(Source extract)
Previously, assisted dying was an option in the Netherlands in rare cases in younger children (under one year) and in some older teenagers who requested voluntary euthanasia. Until now, Belgium was the only country in the world to allow assisted dying in children under 12.

Under the proposal, it will remain against the law for doctors in the Netherlands to actively end the life of a child under the age of 12. However, a force majeure clause gives prosecutors the discretion not to prosecute in exceptional circumstances.

In 2005, Dutch doctors and legal experts published guidelines (the so-called “Groningen protocol”) elaborating when these exceptional circumstances would apply for infants under the age of one year. That included certainty about diagnosis and prognosis, “hopeless and unbearable suffering”, the support of both parents and appropriateness confirmed by an independent doctor.

The new regulations would allow the same principles to apply to children between one and 12 years of age.

Belgium lower house of parliament voting on right-to-die legislation.
Belgium lower house of parliament voting on right-to-die legislation, February 13, 2014. Reuters/Alamy Stock Photo

What type of cases would this apply to?

In a study commissioned by the Dutch health ministry and released in 2019, researchers investigated the deaths of a large number of children who had died four years earlier. They did not identify any cases where doctors had deliberately hastened death.

However, Dutch paediatricians and parents had reported that in a small number of cases, children and families were experiencing distressing suffering at the end of life despite being provided with palliative care.

That included, for example, children with untreatable brain tumours who developed relentless vomiting, screaming, and seizures in their dying phase. Or children with epilepsy resistant to all treatment with tens to hundreds of seizures a day.

The study recommended improvements in access to palliative care for children, as well as altering regulation to provide the option of assisted dying in these extreme cases.

It has been suggested that five to ten children a year might be eligible for this option in the Netherlands.

The Dutch proposal is different to the law in Belgium. In 2014, Belgium removed a lower age limit for accessing voluntary euthanasia.

This means that, in theory, Belgian children under the age of 12 years can request assisted dying in strictly limited circumstances, including that they have a terminal illness, have severe suffering that cannot be eased, can understand their circumstances, and their parents agree.

This would not apply to the children covered by the Dutch regulation who are too young or too unwell to make decisions for themselves. Since the Belgian law was passed, only four cases of assisted dying in minors (under the age of 18) have been reported.

Is this evidence of a slippery slope?

The expansion of assisted dying to children in the Netherlands will probably be viewed, by those who are opposed to assisted dying, as further evidence of the so-called “slippery slope”. This is the argument that allowing assisted dying in initially limited cases will lead to progressive liberalisation and to much more problematic cases.

(Task item)
Say whether each statement agrees with the passage on assisted dying for children in the Netherlands, answering yes or no and quoting the deciding words of the passage. 1. Under the proposal, doctors in the Netherlands would be legally permitted to actively end the life of a child under 12. 2. The study released in 2019 found no cases where doctors had deliberately hastened death. 3. Belgium removed a lower age limit for accessing voluntary euthanasia in 2014.

(Recorded data)
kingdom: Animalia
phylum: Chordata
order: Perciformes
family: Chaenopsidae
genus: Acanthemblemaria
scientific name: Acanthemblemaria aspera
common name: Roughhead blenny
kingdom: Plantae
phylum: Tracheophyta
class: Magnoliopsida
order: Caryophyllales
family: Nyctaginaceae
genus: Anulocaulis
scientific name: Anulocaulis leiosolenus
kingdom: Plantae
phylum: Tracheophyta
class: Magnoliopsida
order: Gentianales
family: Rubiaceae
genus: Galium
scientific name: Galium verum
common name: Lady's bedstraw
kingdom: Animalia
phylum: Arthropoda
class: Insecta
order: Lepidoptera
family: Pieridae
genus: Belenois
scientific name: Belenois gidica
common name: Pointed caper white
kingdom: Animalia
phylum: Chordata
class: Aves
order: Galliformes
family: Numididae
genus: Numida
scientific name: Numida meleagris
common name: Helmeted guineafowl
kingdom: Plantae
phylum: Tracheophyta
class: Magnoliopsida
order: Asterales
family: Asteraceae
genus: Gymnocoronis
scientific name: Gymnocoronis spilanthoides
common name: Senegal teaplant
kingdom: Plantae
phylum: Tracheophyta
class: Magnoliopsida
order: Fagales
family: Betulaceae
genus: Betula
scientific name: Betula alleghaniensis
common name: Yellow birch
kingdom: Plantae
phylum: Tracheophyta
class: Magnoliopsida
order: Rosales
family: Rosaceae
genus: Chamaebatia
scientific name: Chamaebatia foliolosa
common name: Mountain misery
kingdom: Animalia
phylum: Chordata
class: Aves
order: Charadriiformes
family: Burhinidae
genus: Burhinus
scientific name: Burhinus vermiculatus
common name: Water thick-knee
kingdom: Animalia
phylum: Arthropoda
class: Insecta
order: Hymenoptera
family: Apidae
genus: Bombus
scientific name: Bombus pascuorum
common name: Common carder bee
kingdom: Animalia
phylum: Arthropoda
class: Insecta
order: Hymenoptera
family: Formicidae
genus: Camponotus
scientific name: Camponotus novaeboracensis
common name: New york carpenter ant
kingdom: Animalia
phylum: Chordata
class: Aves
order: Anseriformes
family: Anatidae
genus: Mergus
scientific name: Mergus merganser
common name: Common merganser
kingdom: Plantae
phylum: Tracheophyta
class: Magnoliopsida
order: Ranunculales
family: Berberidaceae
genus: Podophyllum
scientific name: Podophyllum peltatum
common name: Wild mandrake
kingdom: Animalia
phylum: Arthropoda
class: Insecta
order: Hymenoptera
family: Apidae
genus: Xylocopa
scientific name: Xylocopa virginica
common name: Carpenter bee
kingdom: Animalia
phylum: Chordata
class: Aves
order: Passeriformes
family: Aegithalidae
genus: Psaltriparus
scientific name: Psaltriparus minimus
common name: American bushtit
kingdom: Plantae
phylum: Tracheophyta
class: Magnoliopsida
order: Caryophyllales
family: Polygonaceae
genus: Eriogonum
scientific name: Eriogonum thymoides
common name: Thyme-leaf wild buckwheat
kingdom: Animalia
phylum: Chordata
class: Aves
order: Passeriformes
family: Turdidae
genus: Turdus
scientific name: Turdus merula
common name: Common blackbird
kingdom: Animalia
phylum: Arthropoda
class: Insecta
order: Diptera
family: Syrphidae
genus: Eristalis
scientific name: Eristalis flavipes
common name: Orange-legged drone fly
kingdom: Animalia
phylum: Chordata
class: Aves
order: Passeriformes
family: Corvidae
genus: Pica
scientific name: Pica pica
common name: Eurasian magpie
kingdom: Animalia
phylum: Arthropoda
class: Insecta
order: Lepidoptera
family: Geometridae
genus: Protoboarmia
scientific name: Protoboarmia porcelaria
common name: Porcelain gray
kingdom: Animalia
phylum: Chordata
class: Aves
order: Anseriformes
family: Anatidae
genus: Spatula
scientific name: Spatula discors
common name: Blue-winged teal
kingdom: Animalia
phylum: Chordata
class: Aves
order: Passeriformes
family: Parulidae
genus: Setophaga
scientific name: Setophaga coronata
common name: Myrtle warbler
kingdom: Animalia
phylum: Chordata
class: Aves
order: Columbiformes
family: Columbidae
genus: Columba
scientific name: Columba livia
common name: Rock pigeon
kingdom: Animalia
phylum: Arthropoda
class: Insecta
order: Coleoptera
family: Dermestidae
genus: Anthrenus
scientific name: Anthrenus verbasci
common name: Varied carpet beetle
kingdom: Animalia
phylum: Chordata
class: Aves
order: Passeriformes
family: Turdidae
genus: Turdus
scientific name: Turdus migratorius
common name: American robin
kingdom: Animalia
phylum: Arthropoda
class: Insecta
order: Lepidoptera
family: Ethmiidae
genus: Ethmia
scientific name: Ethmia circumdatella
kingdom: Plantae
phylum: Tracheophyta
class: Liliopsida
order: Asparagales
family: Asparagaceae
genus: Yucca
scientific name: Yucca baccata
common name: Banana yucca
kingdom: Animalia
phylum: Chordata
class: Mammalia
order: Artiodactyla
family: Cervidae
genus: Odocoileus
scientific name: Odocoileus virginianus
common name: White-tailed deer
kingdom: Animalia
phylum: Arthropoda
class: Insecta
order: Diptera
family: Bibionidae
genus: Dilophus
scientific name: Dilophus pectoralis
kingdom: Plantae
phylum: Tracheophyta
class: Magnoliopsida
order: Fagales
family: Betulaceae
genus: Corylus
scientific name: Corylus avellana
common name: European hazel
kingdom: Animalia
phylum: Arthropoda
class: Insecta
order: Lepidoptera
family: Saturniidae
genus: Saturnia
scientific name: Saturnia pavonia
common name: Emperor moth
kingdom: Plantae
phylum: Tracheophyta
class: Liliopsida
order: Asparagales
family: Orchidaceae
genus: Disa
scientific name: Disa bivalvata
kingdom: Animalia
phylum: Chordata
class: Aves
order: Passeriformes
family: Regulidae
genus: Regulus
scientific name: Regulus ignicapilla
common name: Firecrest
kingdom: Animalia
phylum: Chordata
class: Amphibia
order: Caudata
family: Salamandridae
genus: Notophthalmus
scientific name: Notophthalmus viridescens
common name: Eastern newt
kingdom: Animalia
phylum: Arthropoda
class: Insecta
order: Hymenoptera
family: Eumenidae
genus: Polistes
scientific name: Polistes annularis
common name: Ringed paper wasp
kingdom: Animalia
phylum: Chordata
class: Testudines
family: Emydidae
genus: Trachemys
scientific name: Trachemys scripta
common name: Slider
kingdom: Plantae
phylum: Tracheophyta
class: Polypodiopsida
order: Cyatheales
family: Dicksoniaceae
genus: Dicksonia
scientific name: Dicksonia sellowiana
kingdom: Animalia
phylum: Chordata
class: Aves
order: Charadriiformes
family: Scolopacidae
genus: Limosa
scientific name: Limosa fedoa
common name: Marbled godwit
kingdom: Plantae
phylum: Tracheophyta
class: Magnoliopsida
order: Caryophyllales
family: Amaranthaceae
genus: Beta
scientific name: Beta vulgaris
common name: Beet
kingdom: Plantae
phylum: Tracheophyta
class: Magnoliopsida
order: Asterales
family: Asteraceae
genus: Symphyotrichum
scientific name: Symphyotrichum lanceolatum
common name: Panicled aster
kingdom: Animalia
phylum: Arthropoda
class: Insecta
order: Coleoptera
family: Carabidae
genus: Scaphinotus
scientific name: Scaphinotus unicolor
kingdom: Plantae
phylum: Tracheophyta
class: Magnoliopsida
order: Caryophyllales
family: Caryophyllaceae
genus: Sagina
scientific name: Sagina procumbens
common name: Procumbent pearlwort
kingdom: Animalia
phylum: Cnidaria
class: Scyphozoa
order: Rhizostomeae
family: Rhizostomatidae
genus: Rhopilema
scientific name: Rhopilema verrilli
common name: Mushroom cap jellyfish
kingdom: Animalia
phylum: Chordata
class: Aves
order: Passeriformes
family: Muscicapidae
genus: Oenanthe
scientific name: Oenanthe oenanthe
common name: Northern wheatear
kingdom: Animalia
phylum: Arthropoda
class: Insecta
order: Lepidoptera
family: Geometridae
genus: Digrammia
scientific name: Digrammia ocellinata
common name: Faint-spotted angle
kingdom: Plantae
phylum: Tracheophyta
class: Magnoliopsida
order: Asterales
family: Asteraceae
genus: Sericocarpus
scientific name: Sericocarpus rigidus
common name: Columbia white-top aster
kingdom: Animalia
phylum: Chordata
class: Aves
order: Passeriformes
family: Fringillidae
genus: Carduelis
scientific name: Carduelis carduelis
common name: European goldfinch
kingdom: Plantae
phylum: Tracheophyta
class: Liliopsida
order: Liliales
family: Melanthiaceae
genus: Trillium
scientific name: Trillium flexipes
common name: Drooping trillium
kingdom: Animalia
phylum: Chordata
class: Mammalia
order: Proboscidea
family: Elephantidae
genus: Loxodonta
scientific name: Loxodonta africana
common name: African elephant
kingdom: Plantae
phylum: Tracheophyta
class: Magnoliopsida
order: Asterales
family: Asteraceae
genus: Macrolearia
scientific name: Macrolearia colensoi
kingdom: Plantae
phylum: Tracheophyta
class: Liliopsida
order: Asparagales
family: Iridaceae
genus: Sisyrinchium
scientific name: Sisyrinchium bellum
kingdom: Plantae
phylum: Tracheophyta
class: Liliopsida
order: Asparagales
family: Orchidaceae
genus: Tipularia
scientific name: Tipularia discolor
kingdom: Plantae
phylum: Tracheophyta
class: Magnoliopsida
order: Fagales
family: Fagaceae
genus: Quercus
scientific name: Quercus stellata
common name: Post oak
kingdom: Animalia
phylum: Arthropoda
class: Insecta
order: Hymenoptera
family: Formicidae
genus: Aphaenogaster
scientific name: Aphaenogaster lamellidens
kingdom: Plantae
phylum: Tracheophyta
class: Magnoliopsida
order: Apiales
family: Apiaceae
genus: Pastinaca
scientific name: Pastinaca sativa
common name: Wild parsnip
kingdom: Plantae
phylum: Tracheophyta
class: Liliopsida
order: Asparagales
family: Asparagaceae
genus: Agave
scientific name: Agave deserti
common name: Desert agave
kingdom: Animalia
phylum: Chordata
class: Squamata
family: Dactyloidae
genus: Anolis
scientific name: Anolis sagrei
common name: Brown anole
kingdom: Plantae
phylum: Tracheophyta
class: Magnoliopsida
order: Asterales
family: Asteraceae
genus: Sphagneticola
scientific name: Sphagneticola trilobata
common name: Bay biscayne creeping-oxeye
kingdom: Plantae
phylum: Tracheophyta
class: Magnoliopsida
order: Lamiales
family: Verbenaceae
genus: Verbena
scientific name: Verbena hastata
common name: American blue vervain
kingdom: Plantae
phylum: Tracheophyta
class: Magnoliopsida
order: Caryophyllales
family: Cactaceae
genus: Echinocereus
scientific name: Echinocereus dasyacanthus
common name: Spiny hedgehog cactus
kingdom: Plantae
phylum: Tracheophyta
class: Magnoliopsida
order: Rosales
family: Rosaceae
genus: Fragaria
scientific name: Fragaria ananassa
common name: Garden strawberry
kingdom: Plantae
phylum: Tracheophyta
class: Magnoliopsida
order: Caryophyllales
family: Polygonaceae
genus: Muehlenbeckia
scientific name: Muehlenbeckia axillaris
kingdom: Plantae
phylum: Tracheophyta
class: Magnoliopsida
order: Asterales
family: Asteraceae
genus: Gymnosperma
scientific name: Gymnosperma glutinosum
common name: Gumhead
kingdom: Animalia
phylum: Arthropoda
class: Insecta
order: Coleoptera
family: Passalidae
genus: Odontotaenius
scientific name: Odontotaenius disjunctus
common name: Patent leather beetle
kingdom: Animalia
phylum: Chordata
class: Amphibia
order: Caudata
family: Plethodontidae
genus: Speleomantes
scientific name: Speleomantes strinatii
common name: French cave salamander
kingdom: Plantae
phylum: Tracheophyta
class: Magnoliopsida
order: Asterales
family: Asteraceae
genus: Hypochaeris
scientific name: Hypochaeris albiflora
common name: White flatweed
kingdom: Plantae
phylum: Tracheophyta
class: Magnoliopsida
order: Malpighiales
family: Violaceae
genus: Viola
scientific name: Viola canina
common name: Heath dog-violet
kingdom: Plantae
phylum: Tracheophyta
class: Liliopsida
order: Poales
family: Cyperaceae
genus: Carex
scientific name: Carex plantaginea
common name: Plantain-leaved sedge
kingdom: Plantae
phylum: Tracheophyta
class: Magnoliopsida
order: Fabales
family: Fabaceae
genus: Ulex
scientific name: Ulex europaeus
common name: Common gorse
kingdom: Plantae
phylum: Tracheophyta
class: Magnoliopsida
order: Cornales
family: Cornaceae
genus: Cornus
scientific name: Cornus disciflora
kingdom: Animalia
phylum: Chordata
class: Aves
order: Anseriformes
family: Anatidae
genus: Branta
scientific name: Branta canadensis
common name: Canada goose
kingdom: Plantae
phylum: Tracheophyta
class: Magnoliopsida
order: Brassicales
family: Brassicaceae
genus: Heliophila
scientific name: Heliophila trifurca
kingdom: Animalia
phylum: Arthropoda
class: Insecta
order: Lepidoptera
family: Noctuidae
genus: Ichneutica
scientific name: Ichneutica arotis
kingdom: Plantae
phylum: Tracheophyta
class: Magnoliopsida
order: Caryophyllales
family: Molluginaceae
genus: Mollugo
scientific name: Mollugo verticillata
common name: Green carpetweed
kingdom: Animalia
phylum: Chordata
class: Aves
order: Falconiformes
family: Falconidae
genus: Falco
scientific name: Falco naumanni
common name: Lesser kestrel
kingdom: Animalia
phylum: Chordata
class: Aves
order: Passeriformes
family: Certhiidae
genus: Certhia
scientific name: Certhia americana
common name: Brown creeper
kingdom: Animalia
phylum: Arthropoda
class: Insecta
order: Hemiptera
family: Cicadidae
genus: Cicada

(Result of the task)
1. No: "it will remain against the law for doctors in the Netherlands to actively end the life of a child under the age of 12."
2. Yes: "They did not identify any cases where doctors had deliberately hastened death."
3. Yes: "In 2014, Belgium removed a lower age limit for accessing voluntary euthanasia."